Os medicamentos utilizados para emagrecimento se tornaram o mais novo alvo do contrabando na fronteira entre Brasil e Paraguai. Em Foz do Iguaçu, no Oeste do Paraná, as apreensões de canetas e ampolas com princípios ativos usados nesses tratamentos cresceram cerca de 1.000% em apenas um ano, segundo dados da Alfândega da Receita Federal.
Entre janeiro e maio de 2025, foram apreendidas 7.479 unidades desses produtos. No mesmo período de 2026, o número saltou para 79.837 unidades, evidenciando o avanço acelerado desse mercado ilegal.
Diferença de preço impulsiona o comércio ilegal
A popularização dos medicamentos para perda de peso no Brasil, aliada ao preço mais baixo praticado no Paraguai, tem impulsionado o contrabando. De acordo com a Receita Federal, os produtos podem ser encontrados no país vizinho por valores até 69% inferiores aos praticados no mercado brasileiro.
O cenário se intensificou após a Agência Nacional de Vigilância Sanitária (Anvisa) restringir a entrada de determinadas marcas comercializadas no Paraguai, aumentando o interesse de grupos criminosos em abastecer o mercado ilegal.
Chefe da Alfândega da Receita Federal em Foz do Iguaçu, Cezar Vianna afirma que o crescimento das apreensões surpreendeu até mesmo os agentes mais experientes.
“Estou aqui há mais de 20 anos e este incremento de 1.000% nas apreensões em um ano é totalmente atípico”, destacou.
Ampolas são fáceis de esconder
Atualmente, a maior parte dos produtos apreendidos consiste em ampolas contendo os princípios ativos utilizados nas canetas aplicadoras. Pelo tamanho reduzido, elas podem ser facilmente ocultadas em roupas, capacetes e compartimentos improvisados.
Segundo a Receita Federal, os contrabandistas utilizam métodos cada vez mais sofisticados para transportar os medicamentos. As ampolas já foram encontradas escondidas dentro de potes de doce de leite argentino, em compartimentos atrás de banheiros e até em dutos de ar-condicionado de ônibus.
Em caixas térmicas adaptadas, por exemplo, é possível ocultar até 500 unidades do produto nas paredes internas.
Para cruzar a fronteira, os grupos criminosos utilizam desde motocicletas até veículos de luxo. As apreensões já ocorreram em ônibus de turismo, ônibus de linha, carros populares e modelos de alto padrão, como Land Rover, BMW e Mercedes-Benz.
Em alguns casos, os medicamentos foram encontrados em fundos falsos especialmente preparados para dificultar a fiscalização.

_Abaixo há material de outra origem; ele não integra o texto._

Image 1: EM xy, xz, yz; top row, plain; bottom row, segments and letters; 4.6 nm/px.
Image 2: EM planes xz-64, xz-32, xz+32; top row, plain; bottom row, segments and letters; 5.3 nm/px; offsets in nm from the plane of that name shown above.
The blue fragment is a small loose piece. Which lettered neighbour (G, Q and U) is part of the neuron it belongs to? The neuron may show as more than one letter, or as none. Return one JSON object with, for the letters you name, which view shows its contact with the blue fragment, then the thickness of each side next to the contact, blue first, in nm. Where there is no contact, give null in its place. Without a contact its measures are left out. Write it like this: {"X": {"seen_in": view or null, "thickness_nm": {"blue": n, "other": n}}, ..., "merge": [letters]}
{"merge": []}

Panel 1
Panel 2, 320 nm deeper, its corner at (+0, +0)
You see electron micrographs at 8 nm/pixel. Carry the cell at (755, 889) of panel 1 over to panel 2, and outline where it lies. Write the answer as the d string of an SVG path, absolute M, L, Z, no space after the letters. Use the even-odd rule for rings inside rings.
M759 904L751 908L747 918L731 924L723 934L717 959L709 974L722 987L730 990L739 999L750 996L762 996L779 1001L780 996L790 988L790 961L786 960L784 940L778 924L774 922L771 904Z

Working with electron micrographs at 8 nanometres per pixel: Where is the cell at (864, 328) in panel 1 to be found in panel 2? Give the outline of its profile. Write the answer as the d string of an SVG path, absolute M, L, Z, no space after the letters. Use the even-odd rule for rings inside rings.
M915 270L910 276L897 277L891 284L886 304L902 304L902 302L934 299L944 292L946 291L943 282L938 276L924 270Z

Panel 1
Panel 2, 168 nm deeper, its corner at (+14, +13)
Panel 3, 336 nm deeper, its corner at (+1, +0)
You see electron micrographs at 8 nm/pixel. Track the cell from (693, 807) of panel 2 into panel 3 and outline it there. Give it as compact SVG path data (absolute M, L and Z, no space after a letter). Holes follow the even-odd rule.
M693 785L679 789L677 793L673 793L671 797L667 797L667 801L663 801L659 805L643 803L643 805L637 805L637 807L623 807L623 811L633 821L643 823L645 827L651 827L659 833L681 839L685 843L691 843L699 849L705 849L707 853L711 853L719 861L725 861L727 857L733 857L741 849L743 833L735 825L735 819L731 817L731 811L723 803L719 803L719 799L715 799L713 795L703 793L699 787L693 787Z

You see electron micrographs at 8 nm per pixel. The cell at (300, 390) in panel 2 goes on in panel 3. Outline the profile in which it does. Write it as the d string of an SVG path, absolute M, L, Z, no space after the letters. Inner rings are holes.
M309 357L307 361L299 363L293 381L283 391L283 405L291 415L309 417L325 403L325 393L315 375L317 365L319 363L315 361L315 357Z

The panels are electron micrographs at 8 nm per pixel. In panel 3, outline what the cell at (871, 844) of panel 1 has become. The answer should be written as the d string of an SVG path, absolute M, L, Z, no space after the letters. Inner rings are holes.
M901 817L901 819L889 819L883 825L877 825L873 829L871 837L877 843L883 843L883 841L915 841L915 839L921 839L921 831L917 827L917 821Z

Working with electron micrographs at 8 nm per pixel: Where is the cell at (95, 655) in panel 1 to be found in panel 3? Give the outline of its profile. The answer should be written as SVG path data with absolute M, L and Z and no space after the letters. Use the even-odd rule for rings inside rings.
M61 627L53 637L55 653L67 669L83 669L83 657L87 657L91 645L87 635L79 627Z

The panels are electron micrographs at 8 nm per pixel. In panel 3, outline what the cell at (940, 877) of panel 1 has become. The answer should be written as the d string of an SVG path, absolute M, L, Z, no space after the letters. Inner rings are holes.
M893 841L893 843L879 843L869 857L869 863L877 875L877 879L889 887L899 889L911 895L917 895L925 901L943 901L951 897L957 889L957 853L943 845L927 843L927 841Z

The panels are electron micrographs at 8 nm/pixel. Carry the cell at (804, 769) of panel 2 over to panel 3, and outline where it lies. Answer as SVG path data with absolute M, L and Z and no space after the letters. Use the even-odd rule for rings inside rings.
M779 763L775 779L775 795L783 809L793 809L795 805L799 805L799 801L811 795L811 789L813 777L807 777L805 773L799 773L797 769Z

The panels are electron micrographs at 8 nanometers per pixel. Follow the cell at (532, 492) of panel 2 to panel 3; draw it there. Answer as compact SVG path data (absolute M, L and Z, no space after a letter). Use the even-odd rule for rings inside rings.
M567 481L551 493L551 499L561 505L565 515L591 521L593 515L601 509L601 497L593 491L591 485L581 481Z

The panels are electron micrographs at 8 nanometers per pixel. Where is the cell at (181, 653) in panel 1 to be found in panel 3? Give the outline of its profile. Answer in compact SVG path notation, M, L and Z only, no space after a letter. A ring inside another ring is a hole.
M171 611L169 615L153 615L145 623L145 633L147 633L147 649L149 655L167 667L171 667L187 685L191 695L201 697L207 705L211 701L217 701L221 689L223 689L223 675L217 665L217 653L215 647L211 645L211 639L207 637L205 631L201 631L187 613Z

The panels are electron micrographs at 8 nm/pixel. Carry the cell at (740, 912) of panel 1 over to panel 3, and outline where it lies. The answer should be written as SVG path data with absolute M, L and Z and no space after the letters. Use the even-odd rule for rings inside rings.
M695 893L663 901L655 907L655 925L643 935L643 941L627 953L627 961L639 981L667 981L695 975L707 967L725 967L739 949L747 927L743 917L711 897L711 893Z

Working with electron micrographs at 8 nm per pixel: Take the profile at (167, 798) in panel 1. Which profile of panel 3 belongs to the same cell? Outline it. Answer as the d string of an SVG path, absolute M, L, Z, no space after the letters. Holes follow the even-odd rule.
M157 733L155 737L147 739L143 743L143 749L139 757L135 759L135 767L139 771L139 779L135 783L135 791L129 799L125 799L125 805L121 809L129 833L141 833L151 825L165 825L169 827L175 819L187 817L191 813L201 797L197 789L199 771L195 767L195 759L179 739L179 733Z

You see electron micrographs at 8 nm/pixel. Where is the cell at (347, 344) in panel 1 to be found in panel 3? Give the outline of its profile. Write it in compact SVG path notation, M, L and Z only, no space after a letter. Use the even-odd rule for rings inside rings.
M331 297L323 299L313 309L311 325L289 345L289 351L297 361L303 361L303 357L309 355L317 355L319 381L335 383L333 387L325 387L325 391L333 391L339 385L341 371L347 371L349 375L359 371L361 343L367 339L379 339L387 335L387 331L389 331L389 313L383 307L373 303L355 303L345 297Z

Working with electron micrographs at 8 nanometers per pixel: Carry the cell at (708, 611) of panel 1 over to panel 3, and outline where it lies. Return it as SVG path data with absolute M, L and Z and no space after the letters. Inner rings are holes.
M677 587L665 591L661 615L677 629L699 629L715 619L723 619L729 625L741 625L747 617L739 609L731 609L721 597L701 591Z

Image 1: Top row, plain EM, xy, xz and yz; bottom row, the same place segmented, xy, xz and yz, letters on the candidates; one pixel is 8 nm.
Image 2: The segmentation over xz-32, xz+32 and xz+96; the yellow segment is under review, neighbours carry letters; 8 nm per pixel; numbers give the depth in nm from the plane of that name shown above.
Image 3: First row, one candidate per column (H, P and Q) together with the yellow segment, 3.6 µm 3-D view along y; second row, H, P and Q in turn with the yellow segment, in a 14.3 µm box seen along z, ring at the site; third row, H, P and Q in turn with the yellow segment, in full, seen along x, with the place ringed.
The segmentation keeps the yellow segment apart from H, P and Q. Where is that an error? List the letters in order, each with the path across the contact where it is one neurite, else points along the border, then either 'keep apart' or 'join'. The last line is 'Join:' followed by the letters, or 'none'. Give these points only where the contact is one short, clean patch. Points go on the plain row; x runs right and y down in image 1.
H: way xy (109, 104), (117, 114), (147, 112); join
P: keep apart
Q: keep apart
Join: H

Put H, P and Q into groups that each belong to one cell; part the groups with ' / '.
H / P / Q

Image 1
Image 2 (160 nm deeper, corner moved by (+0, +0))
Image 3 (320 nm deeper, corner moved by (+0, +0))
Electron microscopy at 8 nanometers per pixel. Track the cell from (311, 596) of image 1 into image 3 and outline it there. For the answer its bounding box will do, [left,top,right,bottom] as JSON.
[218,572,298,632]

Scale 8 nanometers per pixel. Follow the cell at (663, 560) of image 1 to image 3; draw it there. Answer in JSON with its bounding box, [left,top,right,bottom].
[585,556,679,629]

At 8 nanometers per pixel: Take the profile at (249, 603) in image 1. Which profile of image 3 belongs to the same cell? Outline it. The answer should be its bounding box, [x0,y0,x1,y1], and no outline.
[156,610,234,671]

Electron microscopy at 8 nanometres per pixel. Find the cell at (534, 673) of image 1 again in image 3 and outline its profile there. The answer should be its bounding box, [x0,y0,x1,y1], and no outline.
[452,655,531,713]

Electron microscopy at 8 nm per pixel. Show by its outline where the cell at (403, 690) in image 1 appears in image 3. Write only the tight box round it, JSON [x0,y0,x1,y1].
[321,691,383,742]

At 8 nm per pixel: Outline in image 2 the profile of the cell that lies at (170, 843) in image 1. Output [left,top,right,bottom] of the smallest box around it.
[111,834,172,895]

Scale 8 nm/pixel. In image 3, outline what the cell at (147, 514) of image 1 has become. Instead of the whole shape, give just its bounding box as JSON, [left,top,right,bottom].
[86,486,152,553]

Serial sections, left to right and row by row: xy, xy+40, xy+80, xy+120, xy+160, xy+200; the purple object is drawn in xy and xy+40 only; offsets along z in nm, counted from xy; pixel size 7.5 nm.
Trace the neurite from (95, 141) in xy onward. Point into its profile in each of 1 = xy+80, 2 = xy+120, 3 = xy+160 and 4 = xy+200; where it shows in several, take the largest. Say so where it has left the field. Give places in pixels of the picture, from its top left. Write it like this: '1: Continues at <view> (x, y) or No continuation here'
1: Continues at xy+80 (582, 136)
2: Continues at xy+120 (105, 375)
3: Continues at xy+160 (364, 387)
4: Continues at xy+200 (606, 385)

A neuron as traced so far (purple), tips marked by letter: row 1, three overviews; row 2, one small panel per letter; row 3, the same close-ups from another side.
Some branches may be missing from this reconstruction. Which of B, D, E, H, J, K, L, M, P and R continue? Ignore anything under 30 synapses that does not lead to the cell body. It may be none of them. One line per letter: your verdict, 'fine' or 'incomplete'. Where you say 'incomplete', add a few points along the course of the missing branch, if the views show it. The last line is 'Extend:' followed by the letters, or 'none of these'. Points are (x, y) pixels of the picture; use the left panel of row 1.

Famílias, estudantes e “laranjas” também participam do transporte
O interesse pelas canetas emagrecedoras não se restringe às organizações criminosas. Segundo a Receita Federal, muitas famílias que visitam Foz do Iguaçu aproveitam a proximidade com o Paraguai para adquirir os medicamentos e trazê-los para o Brasil, seja para consumo próprio ou para revenda.
Outro perfil frequentemente identificado pelos fiscais é o de estudantes brasileiros de Medicina que cursam faculdade no Paraguai. Como muitos atravessam a fronteira diariamente, acabam transportando pequenas quantidades dos produtos para comercialização em território brasileiro. O dinheiro obtido com as vendas, segundo relatos apurados pela fiscalização, seria utilizado para auxiliar no pagamento das mensalidades dos cursos.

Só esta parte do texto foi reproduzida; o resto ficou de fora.